Republicans Trying to Make TrumpCare Even More Reprehensible in Order to Pass It
The Freedom [sic to the power of 8 billion] Caucus is getting concessions that make already-disgusting legislation considerably worse:
Politico’s Josh Dawsey and Jennifer Haberkorn report that the White House is in negotiations with the House Freedom Caucus about getting the caucus’s hard-line conservative members to support the American Health Care Act, the Obamacare repeal package put forward by House Speaker Paul Ryan and backed by President Trump.
Key to the deal, they report, are changes to the law that would eliminate the Affordable Care Act’s “essential health benefits,” a list of 10 categories of procedure that all insurance plans offered to individuals or small businesses must cover. The 10 are, in the words of Healthcare.gov:
- Outpatient care without a hospital admission, known as ambulatory patient services
- Emergency services
- Hospitalization
- Pregnancy, maternity, and newborn care
- Mental health and substance use disorder services, including counseling and psychotherapy
- Prescription drugs
- Rehabilitative and habilitative services and devices, which help people with injuries and disabilities to recover
- Laboratory services
- Preventive care, wellness services, and chronic disease management
- Pediatric services, including oral and vision care for children
These provisions set a baseline, mandating that all offered plans meet a certain threshold. They can’t skimp out and not cover big things like emergency room visits or pregnancy or mental health. Particularly for previously undercovered areas like mental health and addiction services, which plans didn’t have to cover before the ACA, this provision was a huge deal.

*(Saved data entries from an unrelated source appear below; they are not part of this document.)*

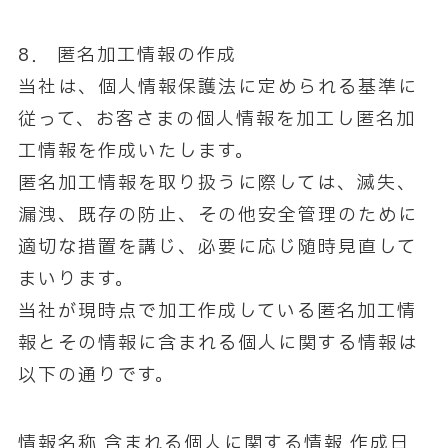
8． 匿名加工情報の作成
当社は、個人情報保護法に定められる基準に
従って、お客さまの個人情報を加工し匿名加
工情報を作成いたします。
匿名加工情報を取り扱うに際しては、滅失、
漏洩、既存の防止、その他安全管理のために
適切な措置を講じ、必要に応じ随時見直して
まいります。
当社が現時点で加工作成している匿名加工情
報とその情報に含まれる個人に関する情報は
以下の通りです。
情報名称 含まれる個人に関する情報 作成日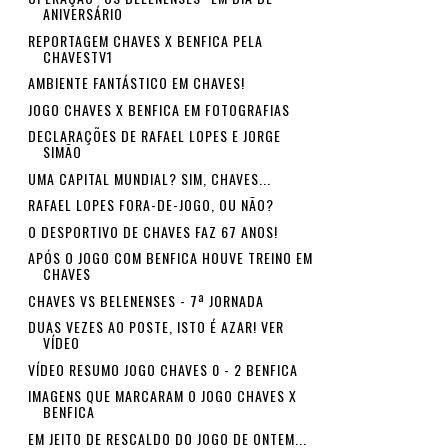
ANIVERSÁRIO
REPORTAGEM CHAVES X BENFICA PELA
CHAVESTV1
AMBIENTE FANTÁSTICO EM CHAVES!
JOGO CHAVES X BENFICA EM FOTOGRAFIAS
DECLARAÇÕES DE RAFAEL LOPES E JORGE
SIMÃO
UMA CAPITAL MUNDIAL? SIM, CHAVES...
RAFAEL LOPES FORA-DE-JOGO, OU NÃO?
O DESPORTIVO DE CHAVES FAZ 67 ANOS!
APÓS O JOGO COM BENFICA HOUVE TREINO EM
CHAVES
CHAVES VS BELENENSES - 7ª JORNADA
DUAS VEZES AO POSTE, ISTO É AZAR! VER
VÍDEO
VÍDEO RESUMO JOGO CHAVES 0 - 2 BENFICA
IMAGENS QUE MARCARAM O JOGO CHAVES X
BENFICA
EM JEITO DE RESCALDO DO JOGO DE ONTEM...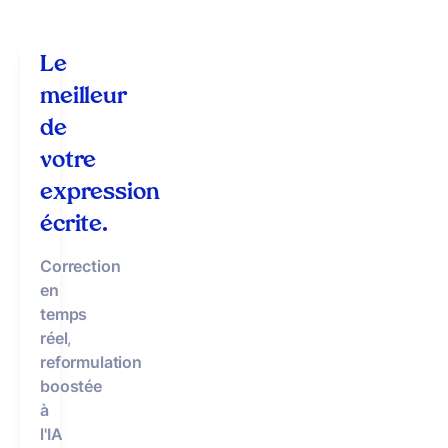
Le
meilleur
de
votre
expression
écrite.
Correction
en
temps
réel
,
reformulation
boostée
à
l'IA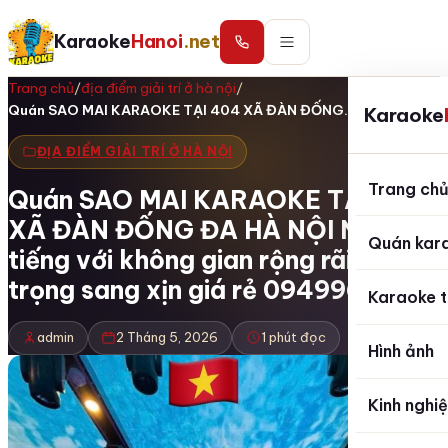
Karaoke
Hanoi
.net
Trang chủ
/
địa điểm giải trí ở hà nội
/
Quán SAO MAI KARAOKE TẠI 404 XÃ ĐÀN ĐỐNG…
Karaoke
ĐỊA ĐIỂM GIẢI TRÍ Ở HÀ NỘI
Trang ch
Quán SAO MAI KARAOKE TẠI 404
XÃ ĐÀN ĐỐNG ĐA HÀ NỘI Nổi
Quán kar
tiếng với không gian rộng rãi sang
trọng sang xịn giá rẻ 0949967786
Karaoke t
admin
2 Tháng 5, 2026
1 phút đọc
Hình ảnh
Kinh nghi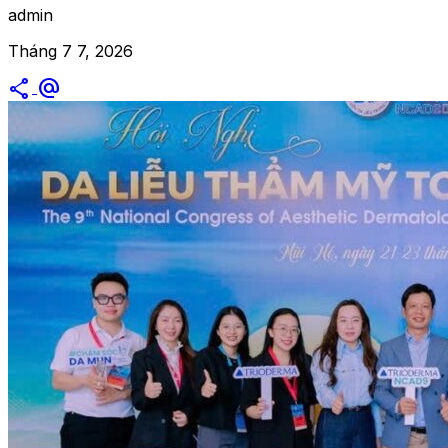
admin
Tháng 7 7, 2026
share
alternate_email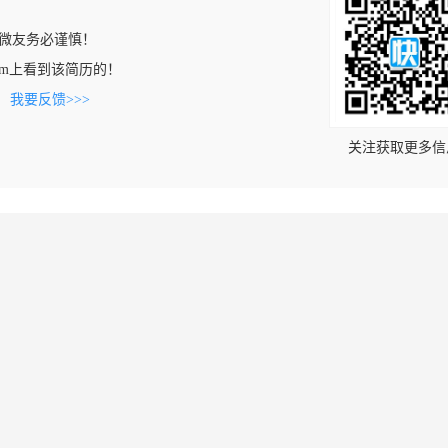
微友务必谨慎！
qu.com上看到该简历的！
。
我要反馈>>>
关注获取更多信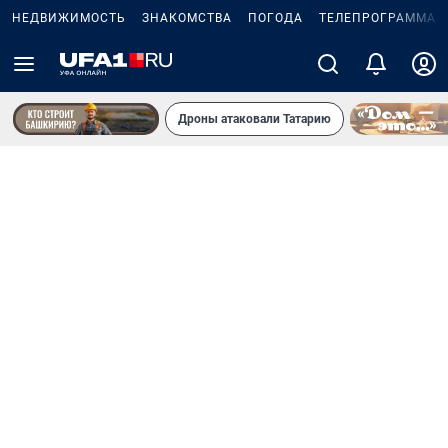
НЕДВИЖИМОСТЬ
ЗНАКОМСТВА
ПОГОДА
ТЕЛЕПРОГРАММА
Дроны атаковали Татарию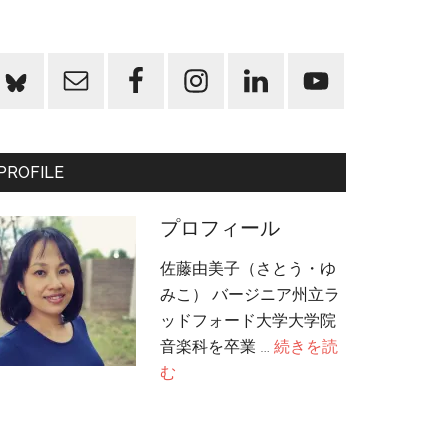
PROFILE
プロフィール
佐藤由美子（さとう・ゆ
みこ） バージニア州立ラ
ッドフォード大学大学院
音楽科を卒業 …
続きを読
about
む
プ
ロ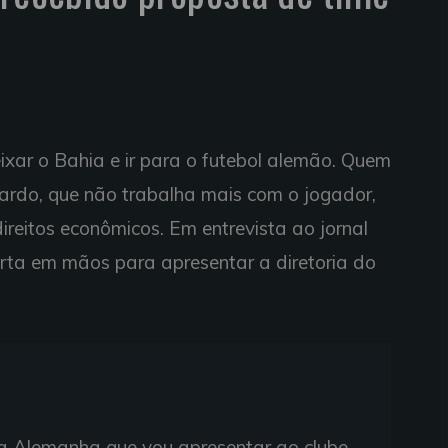
xar o Bahia e ir para o futebol alemão. Quem
Zardo, que não trabalha mais com o jogador,
reitos econômicos. Em entrevista ao jornal
erta em mãos para apresentar a diretoria do
a Alemanha que vou apresentar ao clube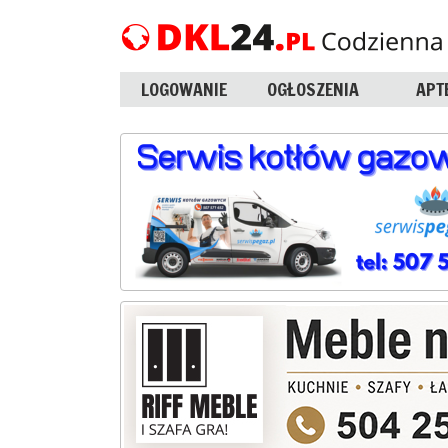
LOGOWANIE
OGŁOSZENIA
APT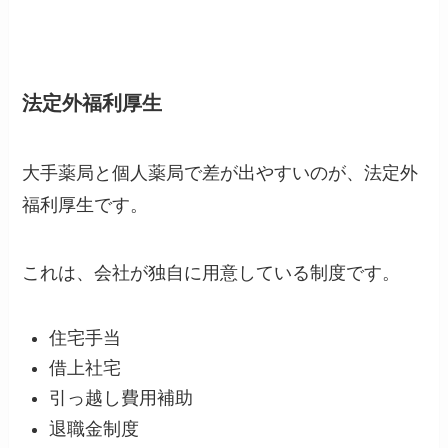
法定外福利厚生
大手薬局と個人薬局で差が出やすいのが、法定外
福利厚生です。
これは、会社が独自に用意している制度です。
住宅手当
借上社宅
引っ越し費用補助
退職金制度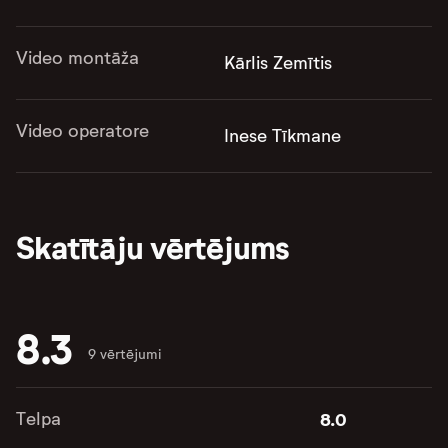
Video montāža
Kārlis Zemītis
Video operatore
Inese Tīkmane
Skatītāju vērtējums
8.3
9 vērtējumi
Telpa
8.0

As to the question of whether this could pass the Senate even thought these regulatory changes would seem to be inconsistent with the Byrd rule, well, a determined Senate majority can essentially do what ever it wants irrespective of internal procedural rules and norms. McConnell’s behavior so far would seem to suggest that said determined majority isn’t there, and it seems unlikely that an even wingnuttier and less popular bill would make things better. But it would be preferable if we didn’t have to find out.